Now comes the fun part. The part where you get to hone your vector tracing skills. We will now trace all of the organic shapes.
I like to trace with the Shape Tool (F4) formerly known as the Shape Editor Tool and changed for reasons unknown. And I prefer to draw with straight line segments. The green outline shown above is my preliminary drawing in which my control points are placed at the key places where the curves start and end (the red outline is the edited outline). Then using the former Shape Editor Tool, I drag the straight lines into graceful curves. To fine tune a curve, click on a control point and adjust the Bezier control handles.
Tracing continues with Shape Editor (F4). I selected a green color for tracing the organic parts… After saving my changes, it gives me a Christmas feeling.
At this point, you should have a complete tracing of the portion of the design that is inside of the cyan triangle as shown above.
TIP: To achieve a smooth curve, select the control point where two curves come together and press the S key on your keyboard to change the default Cusp Join to a Smooth Join. This flattens out the two Bezier control handles into a straight line and forces the two control handles to operate in symmetry. You may need to reconfigure the curve but it will be perfectly smooth.
You can delete the bitmap. (If you locked it, unlock it first).
Select all of the organic leaf shapes and Add Shapes (Ctrl 1) to make them into one object. Select the border objects and Add Shapes to make them one object (or Arrange > Combines Shapes > Add Shapes).
Using the Fill Tool (g), apply Circular fills to each centering the fill over the purple circles and extending in each case to the farthest end of the object.
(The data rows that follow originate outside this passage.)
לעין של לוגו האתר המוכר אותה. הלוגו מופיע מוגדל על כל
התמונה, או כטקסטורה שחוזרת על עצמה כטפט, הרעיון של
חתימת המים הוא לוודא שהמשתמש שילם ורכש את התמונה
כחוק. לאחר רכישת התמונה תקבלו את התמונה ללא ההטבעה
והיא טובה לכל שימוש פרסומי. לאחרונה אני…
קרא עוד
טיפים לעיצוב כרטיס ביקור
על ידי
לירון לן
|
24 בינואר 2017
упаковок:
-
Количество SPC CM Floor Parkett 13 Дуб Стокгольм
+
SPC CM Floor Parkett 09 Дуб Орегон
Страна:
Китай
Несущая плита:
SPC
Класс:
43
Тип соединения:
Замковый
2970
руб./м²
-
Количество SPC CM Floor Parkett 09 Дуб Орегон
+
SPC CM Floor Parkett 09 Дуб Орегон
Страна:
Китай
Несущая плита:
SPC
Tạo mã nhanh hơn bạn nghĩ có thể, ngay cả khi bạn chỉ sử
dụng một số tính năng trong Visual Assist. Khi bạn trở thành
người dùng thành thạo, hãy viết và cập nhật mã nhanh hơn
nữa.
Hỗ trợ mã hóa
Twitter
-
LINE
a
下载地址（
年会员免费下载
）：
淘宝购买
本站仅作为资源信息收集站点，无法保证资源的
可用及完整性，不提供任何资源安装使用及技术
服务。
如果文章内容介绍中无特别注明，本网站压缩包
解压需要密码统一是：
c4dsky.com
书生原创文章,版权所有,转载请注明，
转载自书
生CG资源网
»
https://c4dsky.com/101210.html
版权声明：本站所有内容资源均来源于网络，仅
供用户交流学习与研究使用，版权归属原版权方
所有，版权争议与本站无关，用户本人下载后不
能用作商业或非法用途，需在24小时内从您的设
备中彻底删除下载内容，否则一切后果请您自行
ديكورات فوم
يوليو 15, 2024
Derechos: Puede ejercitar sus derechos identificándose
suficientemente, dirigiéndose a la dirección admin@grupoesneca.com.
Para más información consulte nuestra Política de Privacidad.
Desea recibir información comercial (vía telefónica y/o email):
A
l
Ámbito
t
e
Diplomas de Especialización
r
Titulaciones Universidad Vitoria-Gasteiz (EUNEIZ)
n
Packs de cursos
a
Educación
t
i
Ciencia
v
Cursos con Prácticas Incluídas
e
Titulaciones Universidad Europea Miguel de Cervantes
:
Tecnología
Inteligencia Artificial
I used a pale green to deep green fill for the leaf shapes and a light orange to deep orange for the border shapes. Apply a solid purple fill to the center circles and a purple and pale purple Circular fill to the circle in the upper right.
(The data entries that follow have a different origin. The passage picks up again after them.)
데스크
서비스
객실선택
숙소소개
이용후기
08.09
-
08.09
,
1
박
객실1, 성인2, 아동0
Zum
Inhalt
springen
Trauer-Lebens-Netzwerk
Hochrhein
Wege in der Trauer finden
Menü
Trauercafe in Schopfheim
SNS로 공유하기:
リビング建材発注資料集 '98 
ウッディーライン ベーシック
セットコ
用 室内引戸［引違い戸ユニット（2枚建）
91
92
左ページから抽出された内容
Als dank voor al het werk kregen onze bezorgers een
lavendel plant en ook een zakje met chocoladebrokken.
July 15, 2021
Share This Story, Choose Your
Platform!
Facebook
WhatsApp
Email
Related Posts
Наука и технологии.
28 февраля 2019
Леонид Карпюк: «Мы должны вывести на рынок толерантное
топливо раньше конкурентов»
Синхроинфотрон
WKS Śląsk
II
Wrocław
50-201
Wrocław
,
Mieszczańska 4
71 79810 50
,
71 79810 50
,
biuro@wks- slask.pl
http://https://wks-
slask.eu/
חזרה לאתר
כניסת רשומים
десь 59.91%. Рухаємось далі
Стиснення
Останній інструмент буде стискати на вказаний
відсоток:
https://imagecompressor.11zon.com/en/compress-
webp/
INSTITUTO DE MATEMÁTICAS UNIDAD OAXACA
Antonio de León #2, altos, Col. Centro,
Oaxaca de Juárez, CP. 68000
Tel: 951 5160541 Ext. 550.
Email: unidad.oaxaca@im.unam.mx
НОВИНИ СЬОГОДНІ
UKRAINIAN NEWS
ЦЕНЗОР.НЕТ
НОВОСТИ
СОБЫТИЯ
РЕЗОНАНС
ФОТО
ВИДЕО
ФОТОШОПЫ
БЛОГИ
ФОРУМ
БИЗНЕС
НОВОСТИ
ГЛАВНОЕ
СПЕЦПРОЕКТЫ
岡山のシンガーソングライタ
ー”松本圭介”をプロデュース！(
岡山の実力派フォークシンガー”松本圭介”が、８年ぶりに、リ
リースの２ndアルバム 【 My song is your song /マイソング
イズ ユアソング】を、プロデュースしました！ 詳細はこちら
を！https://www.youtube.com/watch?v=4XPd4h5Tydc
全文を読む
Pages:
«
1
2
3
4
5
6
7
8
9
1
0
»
Select the cyan triangle and send it to the back. Select all of the elements and Arrange > Apply Clip View.
You should still be in the Edit Inside window.
Select the triangle, turn off Lock Aspect Ratio (the padlock icon on the Infobar, and make sure the width and height are exactly the same value by checking the W and H settings on the Infobar.
This next step is what I call the “Flip-Flop-Fly” and it goes like this.
Select the ClipView triangle and clone it (Ctrl k). Clone creates a duplicate copy in exactly the same position. With the clone selected, press the Flip Vertically icon on the Infobar.
Enter 90 in the Angle of Selection text entry box and press Enter.
Align the flopped rotated clone under the original. Select both versions and set the outline to none.
Press the Save icon to close the Edit Inside window.
Here is the final decorative border. Duplicate the two top designs and flip them vertically if you have not already done this.
The process can be a bit tedious so be happy you only need to trace 1/8th of the frame. Think of it as a Zen Meditation Exercise. :-)
TIP: Look for objects you can duplicate instead of tracing again. Many of the leaves can be copied and reused with small tweaks.